The Nik Collection suite of software,  which has been  owned by Google since 2012, was downloaded  to Encounter Studio this afternoon. I know very little about the different software  products in the collection—-Color Efex Pro 4, Nik Sharpener Pro,  Viveza 2, Dfine 2,  HDR Efex Pro 2 and Analog Efex Pro 2 apart from Silver Efex Pro–and I’m  not interested in some of them–eg., HDR Efex Pro  or Nik Sharpener Pro as I detest that  digital aesthetic. Nor do I know if they add much to what you can do using Adobe’s Lightroom or Photoshop.

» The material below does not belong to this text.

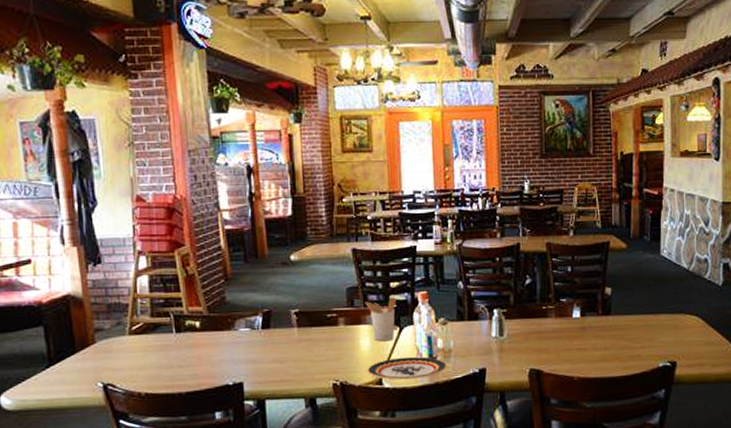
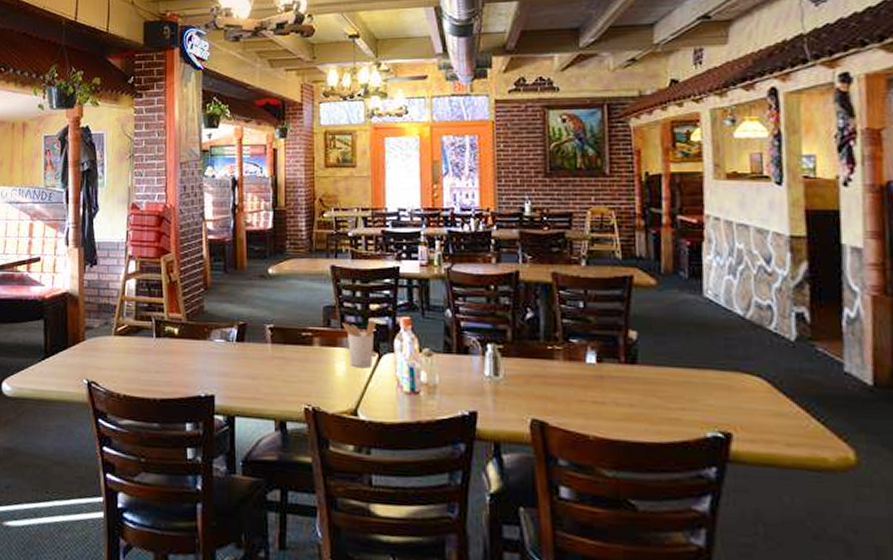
plate: present [367,356,447,380] -> none [341,387,432,415]

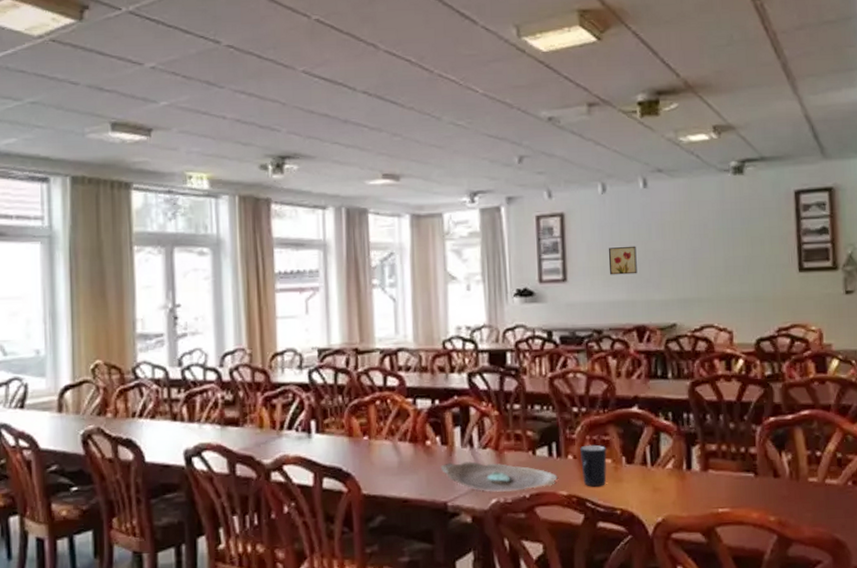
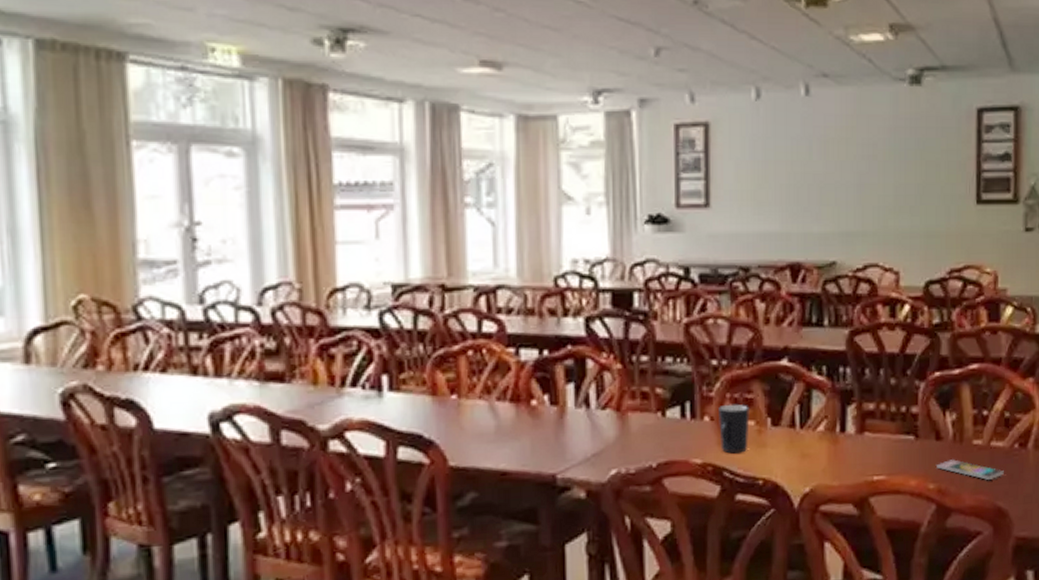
decorative bowl: present [440,461,558,492] -> none [548,425,691,461]
wall art: present [608,246,637,275] -> none [760,166,794,201]
smartphone: none [776,495,840,514] -> present [937,459,1004,480]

The reason  for downloading the collection  is Silver Efex Pro 2.  I find that Lightroom is not that good  for post-processing my scanned black and white  files — they come out  a bit flat and they lack a rich tonality. I’ve been without Silver Efex Pro 2  since I upgraded the Mac’s  operating system to Yosemite,  and  I’ve missed using it  for post-processing my black and white medium format negatives. Silver Efex Pro  works well, but it is now part of a package,  rather than a standalone software. Hence the download.
medium_SAVenusBayrocks
I have started exploring Analog Efex Pro—a film emulation program—to see what it offers.  When people nowadays think of the film look, and when they go ga-ga over the film look, they aren’t really going ga-ga over the look of film. They’re fetishising a simulation of an idea. An implanted memory of something that didn’t really exist. That’s Analog Efex Pro.